Huawei CFO Awakens Canadians to the Long, Strong Arm of China

(Bloomberg) -- Huawei Technologies Co.’s chief financial officer returned to a Vancouver courtroom Monday to fight extradition as Canadian voters deliberate who’s best suited to helm an unprecedented confrontation with China over her plight.

Meng Wanzhou’s arrest has plunged Canada’s relationship with its second-biggest trading partner into its darkest period since establishing diplomatic ties in 1970 -- with almost no hope of a detente. Navigating that will be one of the thorniest challenges for whoever wins next month’s federal election.

The incumbent prime minister, Justin Trudeau, has resisted any attempt to interfere in the extradition proceedings, saying the rule of law will govern Meng’s case. But as he fights to secure a second term, he confronts the dismal reality that his country’s five-decade policy of engaging with China failed when it was needed most.

Just days after Meng was detained on a U.S. extradition request, China threw two Canadians into jail on spying allegations, then later put another two on death row, and halted nearly C$5 billion ($3.8 billion) worth of Canadian agricultural imports. Pro-Beijing supporters have escalated their harassment of Canadians linked to Tibet, Uighur, and Hong Kong pro-democracy activism, bringing to the fore long-standing allegations of China’s meddling, and there are mounting concerns about Ottawa’s vulnerability to espionage.
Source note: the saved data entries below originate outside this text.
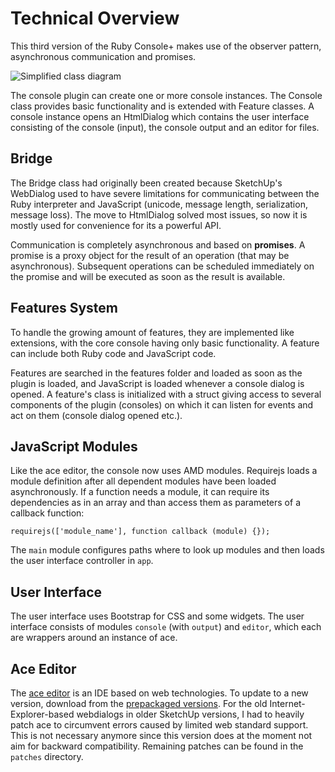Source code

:# Technical Overview

This third version of the Ruby Console+ makes use of the observer pattern, asynchronous communication and promises.

<img alt="Simplified class diagram" src="https://cdn.rawgit.com/Aerilius/sketchup-console-plus/d20b7e5b/design/class_diagram.svg" />

The console plugin can create one or more console instances. The Console class provides basic functionality and is extended with Feature classes. A console instance opens an HtmlDialog which contains the user interface consisting of the console (input), the console output and an editor for files.

## Bridge

The Bridge class had originally been created because SketchUp's WebDialog used to have severe limitations for communicating between the Ruby interpreter and JavaScript (unicode, message length, serialization, message loss). The move to HtmlDialog solved most issues, so now it is mostly used for convenience for its a powerful API. 

Communication is completely asynchronous and based on **promises**. A promise is a proxy object for the result of an operation (that may be asynchronous). Subsequent operations can be scheduled immediately on the promise and will be executed as soon as the result is available. 

## Features System

To handle the growing amount of features, they are implemented like extensions, with the core console having only basic functionality. A feature can include both Ruby code and JavaScript code.

Features are searched in the features folder and loaded as soon as the plugin is loaded, and JavaScript is loaded whenever a console dialog is opened. A feature's class is initialized with a struct giving access to several components of the plugin (consoles) on which it can listen for events and act on them (console dialog opened etc.). 

## JavaScript Modules

Like the ace editor, the console now uses AMD modules. Requirejs loads a module definition after all dependent modules have been loaded asynchronously. If a function needs a module, it can require its dependencies as in an array and than access them as parameters of a callback function:

    requirejs(['module_name'], function callback (module) {});

The `main` module configures paths where to look up modules and then loads the user interface controller in `app`.

## User Interface

The user interface uses Bootstrap for CSS and some widgets. The user interface consists of modules `console` (with `output`) and `editor`, which each are wrappers around an instance of ace.

## Ace Editor

The [ace editor](https://ace.c9.io/) is an IDE based on web technologies.
To update to a new version, download from the [prepackaged versions](https://github.com/ajaxorg/ace-builds/). For the old Internet-Explorer-based webdialogs in older SketchUp versions, I had to heavily patch ace to circumvent errors caused by limited web standard support. This is not necessary anymore since this version does at the moment not aim for backward compatibility. Remaining patches can be found in the `patches` directory.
“Canadians recognize that we cannot have a strategic relationship with China of the sort that Mr. Trudeau’s government initially was seeking,” said Richard Fadden, who served from 2015 to 2016 as national security adviser to both the Liberal prime minister and his Conservative predecessor, Stephen Harper.

Prescient Warning

A decade ago, Fadden caused an uproar when -- as head of the national spy agency -- he sounded an alarm on China, saying lobbyists operating out of its diplomatic missions were funding pro-Beijing cultural centers known as Confucius Institutes. He also said at least two provincial ministers and some municipal politicians in British Columbia -- home to the highest proportion of ethnic Chinese in Canada -- were believed to be under the sway of a foreign government.A backlash ensued, with a parliamentary committee demanding his resignation. A decade later, those comments appear prescient: New Brunswick is shutting down Confucius Institutes at 28 schools after the provincial education minister called their curriculum “propaganda.” Last October, three British Columbia municipalities, including Vancouver, investigated allegations of vote buying after a pro-Beijing group offered a C$20 “transportation allowance” to encourage voting for ethnic-Chinese candidates.